Thursday, January 30, 2014

What Ruby does at parse time

Yesterday at the Las Vegas Ruby Group, someone was surprised that Kernel#global_variables will list global variables that have not been used yet. The same thing is actually true for symbols and methods, as shown here:


p Symbol.all_symbols.map(&:to_s).grep(/neve/)
    # => ["never", "never_runs", "$never_global", "never_sym"]

p global_variables.grep(/neve/)  # => ["$never_global"]

def never_runs
  $never_global
  :never_sym
end

The first line of this program tells us that Ruby has already found four things. It found a symbol :never which apparently comes from the Ruby interpreter since we never defined it. It has found the name of the method in our program even though we haven't defined that method yet. It found a symbol we used in that method even though we are never going to call the method. Similarly, it found a the name of a global variable we were never going to use.

The second line just reproduces the original thing that happened at the Ruby group, and shows that Ruby is aware of "$never_global" as an actual global variable and not just a symbol.

To understand this, you need to know that Ruby does not simply run a source file one line at a time:

  • First, Ruby parses the syntax of all the code in the file.

  • Later, Ruby runs the code in the file.

We already intuitively know this because whenever we make a syntax error in a file, we can see that Ruby just reports a syntax error and does not run any of the other code in the file. This means it is parsing the entire file before running any of it.

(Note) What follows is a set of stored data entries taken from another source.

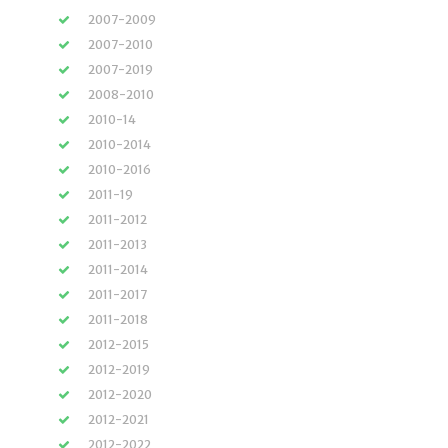
2007-2009
2007-2010
2007-2019
2008-2010
2010-14
2010-2014
2010-2016
2011-19
2011-2012
2011-2013
2011-2014
2011-2017
2011-2018
2012-2015
2012-2019
2012-2020
2012-2021
2012-2022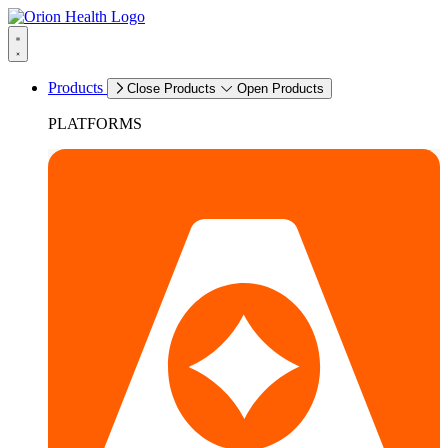
Products
Close Products
Open Products
PLATFORMS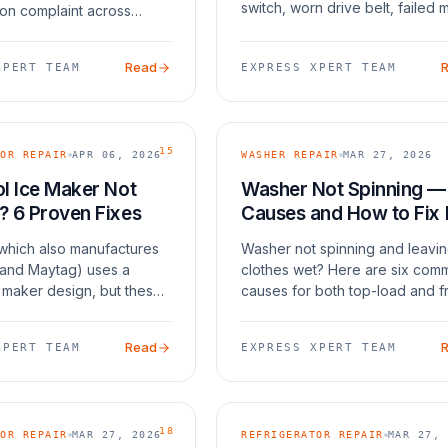
switch, worn drive belt, failed 
n complaint across
coupling, or an unbalanced load
ench door and side-by-
your washer also [won't drain 
s. The root cause in many
Read
XPERT TEAM
EXPRESS XPERT TEAM
(/bl
amsung's ice maker
ch is prone
15
OR REPAIR
APR 06, 2026
WASHER REPAIR
MAR 27, 2026
l Ice Maker Not
Washer Not Spinning —
? 6 Proven Fixes
Causes and How to Fix I
(which also manufactures
Washer not spinning and leavi
 and Maytag) uses a
clothes wet? Here are six com
e maker design, but these
causes for both top-load and f
fail over time. The most
load washers.
es are a stuck bail arm,
Read
XPERT TEAM
EXPRESS XPERT TEAM
ll tube, a clogged water
18
OR REPAIR
MAR 27, 2026
REFRIGERATOR REPAIR
MAR 27,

So it shouldn't be surprising that the Ruby interpreter is aware of symbols and global variables before they are used; it just tells us that those things are probably recorded at parse time instead of run time. Some more evidence for this conclusion can be found in the fact that the Ruby interpreter has lots of symbol table code in parse.y.

Most of the time you can just pretend that Ruby processes your file one line at a time, but this is a case where the details of its behavior reveal a little bit about how it actually works.

The code in this blog post was executed with Ruby 2.0.0. Ruby 1.8.7 had the same results except the symbol "never" was not present.